The second thing was an article, following a science conference in Alexandria, that declared that “Muslim scholars and students have turned against Darwin”.  The bulk of the article referred to a Professor of Physics and Astronomy from a university in the United Arab Emirates who referred to a survey of 100 academics and 100 scholars at his own university, that showed that 62 per cent of Muslim professors and students believed evolution to be an “unproven theory” compared with 10 per cent of non-Muslim professors.  The professor obviously was an evolutionist and said it didn’t contradict Islamic beliefs, yet clearly for a number of people it was unproven. I have no problem with micro-evolution but macro evolution, according to what I hear a number of people say, is still ‘unproven’. Remember for something to be ‘proven fact’ in scientific terms means there are no doubts or assumptions, or questions or gaps! Start asking evolutionists about the evolution of sex and there seems to be a large silence. Some will feel negative about me daring to suggest this – but it is, despite claims of ‘fact’ from some, more real to come to an ‘unproven’ verdict. Perhaps one day that may change but for the moment the questions, doubts, assumptions and gaps deny the verdict of ‘proven’ partly, it seems, because of lack of evidence.

The third thing came up in a report from Italy that “Colonel Muammar Gaddafi invited hundreds of attractive Italian “hostesses” to a villa in Rome last night for an evening at which he urged them to convert to Islam and told them Christianity was based on a fraud.” According to the report, “He then observed — to “general incredulity” — that Christ had not died on the Cross and been resurrected, as Christians believe, because the person crucified had been “a look-alike” who was substituted for the real Jesus.” Again, according to such Islamists, the case for Christ’s resurrection is ‘unproven’. But this one is a much more simple debate than the environmental and evolutionary debates. This argument, which is often put forward by Islamic representatives as part of their teaching, fails to take into account the wealth of evidence which makes the resurrection logically most probable, but of course you have to read and examine the evidence with an open mind to come to that conclusion. ‘Unproven’ here means “Unproven in my mind because I refuse to examine the evidence.”

Each of these three debates involve history and history so often requires assumptions.
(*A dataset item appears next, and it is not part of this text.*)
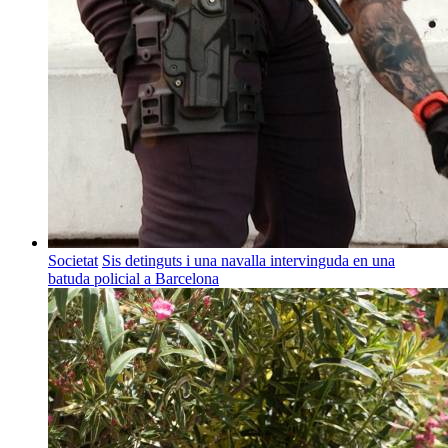
Societat
Sis detinguts i una navalla intervinguda en una
batuda policial a Barcelona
The first two revolve around long-term history which is uncertain and which require various assumptions because the evidence is not always there, and that is where it becomes unclear and debatable. The last one is about the simple, straight forward evidence of a simple historical event which has world-changing consequences and which is easily resolved by careful examination of that clear evidence. The evidence, at least in Colonel Gaddafi’s case seems unpalatable because it raises questions about an alternative belief system and that is not easy to take.  Unproven? It depends on where you start from!